A deal with the UK to extend the current rules for batteries would avoid the imposition of 10% tariffs on the export of European-built BEVs to the UK – the EU auto industry’s number one export market.

The European Automobile Manufacturers’ Associations (ACEA) had welcomed the European Commission’s proposal to seek a three-year extension to the current rules of origin for batteries under the EU-UK Trade and Cooperation Agreement (TCA).

A deal with the UK to extend the current rules for batteries would avoid the imposition of 10% tariffs on the export of European-built battery electric vehicles (BEVs) to the UK – the EU auto industry’s number one export market. It would come at a crucial moment in the scale-up of EU BEV production and the evolution of global BEV competition.

ACEA now urges the Council to approve the College of Commissioners’ proposal. “This is vital to ensure the well-being of not only EU BEV manufacturing, but also of the whole European battery value chain,” explained ACEA Director General, Sigrid de Vries. “Failure to approve the proposal would result in reduced competitiveness of our exports. It would also have a negative knock-on impact on demand for European batteries and battery materials, based on lost BEV market share to third-country competitors.”

Indeed, it would come with a hefty price tag of 4.3 billion euros over the next three years for EU vehicle makers, potentially reducing BEV production by some 480,000 units, equivalent to the output of two average-size auto factories.

ACEA states that its members are deeply committed to supporting the development of an advanced and competitive green mobility value chain in Europe. Massive investment has been made in local supply chains, and battery production will ramp up significantly over the next years. The Commission’s proposal will help bridge the gap between now and the time at which those investments start to produce industrially significant output.

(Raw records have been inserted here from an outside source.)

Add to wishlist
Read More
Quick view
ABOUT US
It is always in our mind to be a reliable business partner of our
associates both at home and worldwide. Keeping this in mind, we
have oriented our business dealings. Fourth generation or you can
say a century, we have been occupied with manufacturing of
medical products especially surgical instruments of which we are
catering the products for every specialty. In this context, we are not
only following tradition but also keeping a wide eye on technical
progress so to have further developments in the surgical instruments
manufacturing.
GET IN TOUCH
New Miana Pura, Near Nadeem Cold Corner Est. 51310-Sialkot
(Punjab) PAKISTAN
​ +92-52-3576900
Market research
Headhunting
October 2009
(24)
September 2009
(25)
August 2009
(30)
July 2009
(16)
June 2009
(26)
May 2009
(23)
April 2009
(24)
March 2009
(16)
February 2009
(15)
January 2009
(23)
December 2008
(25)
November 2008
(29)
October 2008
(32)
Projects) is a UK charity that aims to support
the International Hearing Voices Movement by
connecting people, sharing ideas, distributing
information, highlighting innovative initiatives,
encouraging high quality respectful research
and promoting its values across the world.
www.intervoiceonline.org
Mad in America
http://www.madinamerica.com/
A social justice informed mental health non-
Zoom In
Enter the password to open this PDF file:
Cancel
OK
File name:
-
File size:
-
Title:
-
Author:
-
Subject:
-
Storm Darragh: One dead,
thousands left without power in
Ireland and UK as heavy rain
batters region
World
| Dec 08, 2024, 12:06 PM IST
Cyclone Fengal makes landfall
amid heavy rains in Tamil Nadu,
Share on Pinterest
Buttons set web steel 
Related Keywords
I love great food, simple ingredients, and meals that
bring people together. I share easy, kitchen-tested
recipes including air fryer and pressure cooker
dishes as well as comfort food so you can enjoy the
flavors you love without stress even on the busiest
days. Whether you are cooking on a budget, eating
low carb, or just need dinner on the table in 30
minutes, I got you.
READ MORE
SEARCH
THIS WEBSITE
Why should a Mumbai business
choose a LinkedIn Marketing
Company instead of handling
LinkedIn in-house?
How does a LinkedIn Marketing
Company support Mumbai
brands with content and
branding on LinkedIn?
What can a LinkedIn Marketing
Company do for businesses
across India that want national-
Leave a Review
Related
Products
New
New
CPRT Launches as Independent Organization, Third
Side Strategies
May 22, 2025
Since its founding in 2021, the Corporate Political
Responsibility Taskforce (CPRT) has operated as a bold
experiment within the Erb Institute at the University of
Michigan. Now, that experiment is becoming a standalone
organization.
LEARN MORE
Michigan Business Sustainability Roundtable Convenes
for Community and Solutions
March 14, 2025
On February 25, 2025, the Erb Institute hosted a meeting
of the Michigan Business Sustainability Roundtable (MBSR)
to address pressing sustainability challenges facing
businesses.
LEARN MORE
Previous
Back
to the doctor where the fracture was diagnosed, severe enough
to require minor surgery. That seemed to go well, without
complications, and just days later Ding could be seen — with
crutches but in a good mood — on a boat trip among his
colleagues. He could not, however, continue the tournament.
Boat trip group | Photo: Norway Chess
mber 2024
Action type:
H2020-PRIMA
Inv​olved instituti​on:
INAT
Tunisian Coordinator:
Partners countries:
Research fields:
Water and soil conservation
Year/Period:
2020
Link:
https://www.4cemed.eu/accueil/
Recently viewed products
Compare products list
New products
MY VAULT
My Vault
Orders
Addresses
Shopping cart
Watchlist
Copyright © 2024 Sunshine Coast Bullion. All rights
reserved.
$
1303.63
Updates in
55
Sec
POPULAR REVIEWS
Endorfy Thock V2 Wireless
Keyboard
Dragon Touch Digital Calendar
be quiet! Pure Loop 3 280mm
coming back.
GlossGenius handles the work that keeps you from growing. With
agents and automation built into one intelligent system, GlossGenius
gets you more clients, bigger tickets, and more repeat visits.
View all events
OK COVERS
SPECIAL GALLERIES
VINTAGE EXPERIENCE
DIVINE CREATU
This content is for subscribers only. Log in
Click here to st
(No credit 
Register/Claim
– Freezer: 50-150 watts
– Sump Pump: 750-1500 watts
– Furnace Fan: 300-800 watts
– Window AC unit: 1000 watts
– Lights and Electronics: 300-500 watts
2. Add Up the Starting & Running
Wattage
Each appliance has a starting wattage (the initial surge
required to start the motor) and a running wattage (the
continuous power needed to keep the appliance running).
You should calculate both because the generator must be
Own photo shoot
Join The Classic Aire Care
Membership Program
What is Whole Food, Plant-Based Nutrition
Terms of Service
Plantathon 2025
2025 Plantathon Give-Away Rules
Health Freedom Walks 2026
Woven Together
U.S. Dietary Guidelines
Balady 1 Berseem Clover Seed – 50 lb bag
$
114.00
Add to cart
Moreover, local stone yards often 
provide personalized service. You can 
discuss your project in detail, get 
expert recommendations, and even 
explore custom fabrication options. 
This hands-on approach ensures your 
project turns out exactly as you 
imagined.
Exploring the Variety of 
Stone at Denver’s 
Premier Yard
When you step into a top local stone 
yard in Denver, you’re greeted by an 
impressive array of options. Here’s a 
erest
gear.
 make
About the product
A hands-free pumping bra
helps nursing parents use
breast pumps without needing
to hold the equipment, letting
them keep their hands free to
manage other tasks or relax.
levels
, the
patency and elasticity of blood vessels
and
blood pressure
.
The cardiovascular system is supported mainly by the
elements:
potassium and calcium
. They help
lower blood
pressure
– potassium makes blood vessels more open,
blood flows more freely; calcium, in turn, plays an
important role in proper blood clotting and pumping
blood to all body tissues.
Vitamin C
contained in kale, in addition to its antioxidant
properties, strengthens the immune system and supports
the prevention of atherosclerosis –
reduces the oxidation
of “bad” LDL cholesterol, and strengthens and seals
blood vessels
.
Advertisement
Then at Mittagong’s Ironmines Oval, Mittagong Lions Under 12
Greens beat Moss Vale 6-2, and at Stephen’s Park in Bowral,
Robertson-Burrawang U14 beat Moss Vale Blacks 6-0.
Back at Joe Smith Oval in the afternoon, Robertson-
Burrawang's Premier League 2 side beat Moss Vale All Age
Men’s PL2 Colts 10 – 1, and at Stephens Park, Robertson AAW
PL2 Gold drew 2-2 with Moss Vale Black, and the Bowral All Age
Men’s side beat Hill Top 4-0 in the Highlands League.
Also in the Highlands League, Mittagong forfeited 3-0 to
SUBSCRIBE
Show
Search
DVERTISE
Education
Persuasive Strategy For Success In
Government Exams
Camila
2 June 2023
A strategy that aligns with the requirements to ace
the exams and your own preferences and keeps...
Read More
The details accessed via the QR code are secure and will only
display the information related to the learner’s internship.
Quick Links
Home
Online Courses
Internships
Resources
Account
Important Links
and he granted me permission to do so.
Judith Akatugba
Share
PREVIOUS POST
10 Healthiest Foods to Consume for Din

According to ACEA’s De Vries, “Everything should be done to ensure the competitiveness of the mobility sector so that it remains a pillar of prosperity and employment in the European economy long into the future. Far beyond just trade, we need a holistic EU industrial strategy along the entire green value chain, from R&D, mining, refining and manufacturing; to charging networks, energy supply, purchase incentives, and recycling.”

In the meantime, ACEA has urged EU member states to unanimously support the European Commission’s proposal to help secure the stability of industry as it moves into the critical phase of its green transformation, and also help it face new global competition in BEVs.